The highest activity a human being can attain is learning for understanding, because to understand is to be free (Spinoza).
What I can’t complain about is a lack of stuff to post. Amongst the stuff is a range of pieces, which are lengthier and, whisper it softly, take a bit of an effort to get one’s head round. There’s always a danger these get overlooked and forgotten. So I’m going to start putting up longer reads on a Friday evening on the probably spurious grounds that you might have more time at the weekend to engage with them.
It was a casual conversation at the edges of a child and youth care conference that led to a series of questions about where the edges of our work with young people were situated in the contemporary landscape. The set up for the conversation was like the introduction to a joke: a psychologist, a youth worker and an early childhood educator walk into a bar . . .
But there we were, representing three ostensibly distinct disciplines talking about what happens when young people and adults are thrust together in therapy, school and community programs. We wanted to find a way to think about where the edges of our disciplines frayed and faded into what we later came to call liminal spaces. Those being the spaces in between where new and uncharted territory might point in unanticipated and surprising directions for the work we do. We decided that we would edit a collection of essays that would hopefully articulate and entangle the liminal spaces of encounter, both within and between youth work, early childhood education and psychology.

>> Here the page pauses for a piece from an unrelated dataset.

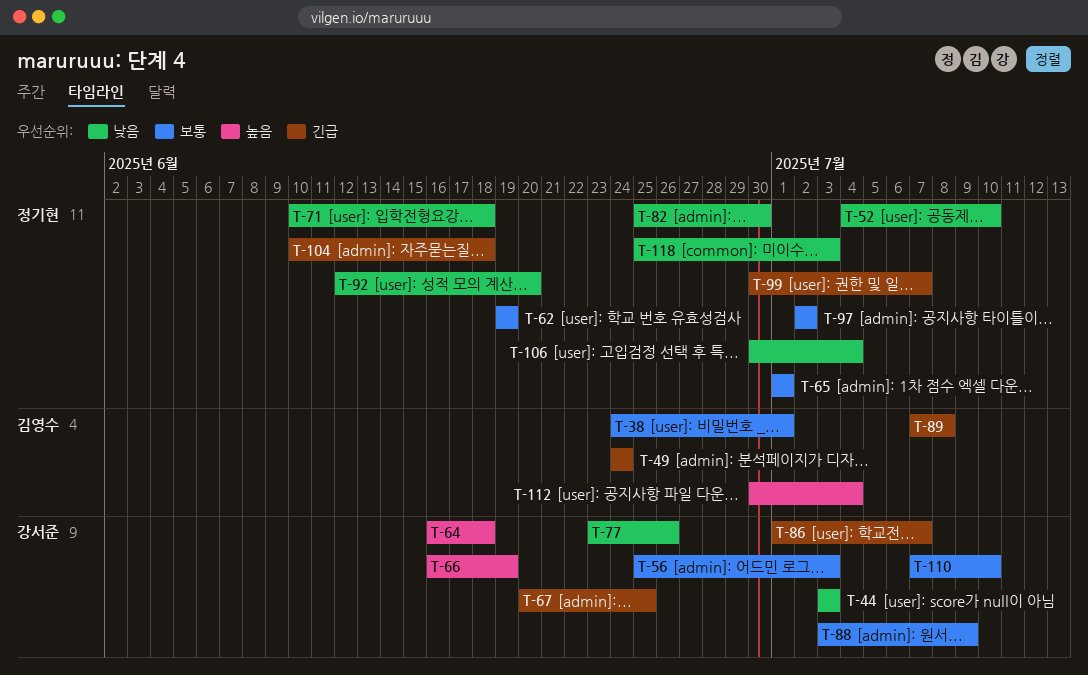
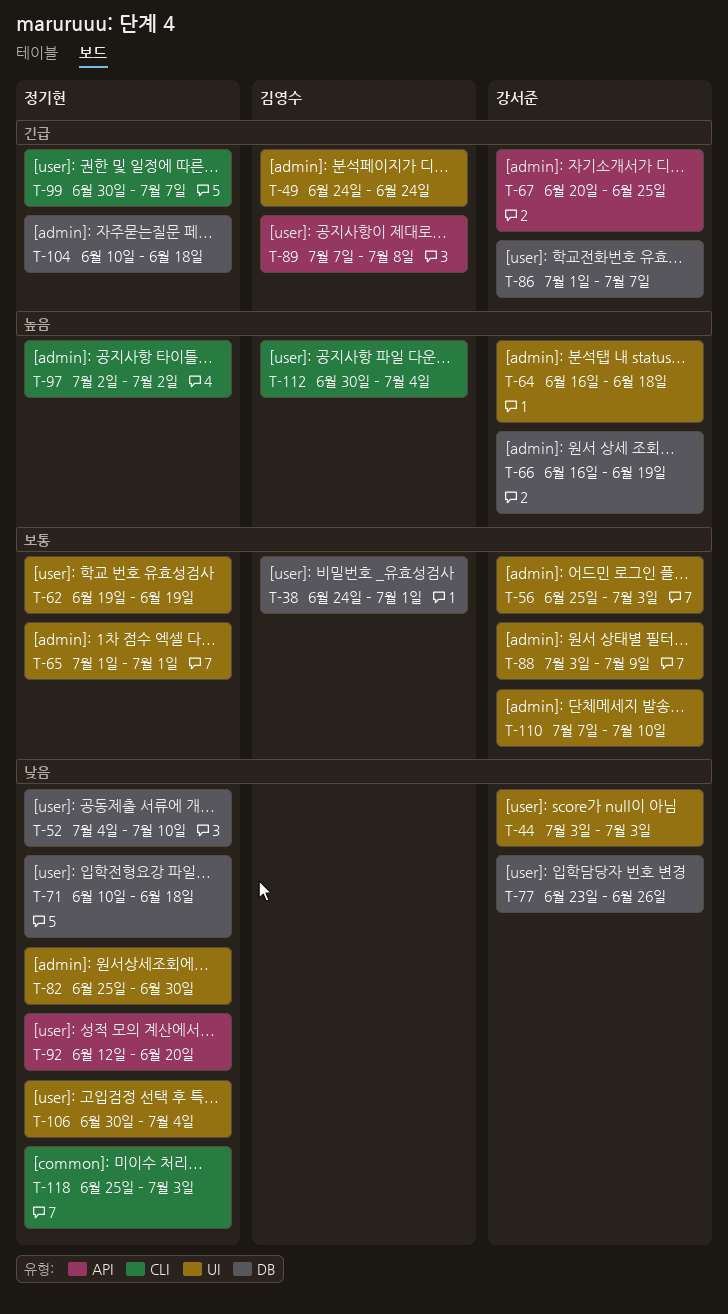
T-97, priority: 보통 -> 높음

The resulting collection of essays is called Youth Work, Early Education, and Psychology: Liminal Encounters and those writing within its covers work to re-think the set of relations posited by youth and adults involved in what we proposed as mutually transformative encounters. We asked the authors of the pieces in the volume to situate their work and thought within the question of how various modes of praxis might be premised in an acknowledgement of a shifting socio-political landscape. We wanted to wonder together about how the advent of global capitalism with its neo-liberal imperatives for education, psychology and child and youth care/youth work has had far reaching effects.
Provocatively the authors draw on the famous 17th century Dutch philosopher, Baruch Spinoza to inform the politics of the 21st century, specifically his notions of ‘immanence’ and ‘liminal’. They seek to explore how we can resist global capitalism’s desire to invade every nook and cranny of our existence through the the exercise of our imagination and creativity in spaces outside of capitalism’s reach. I hope you might find the time to spend with this relaxing and stretching read and I’ll get a copy of the book.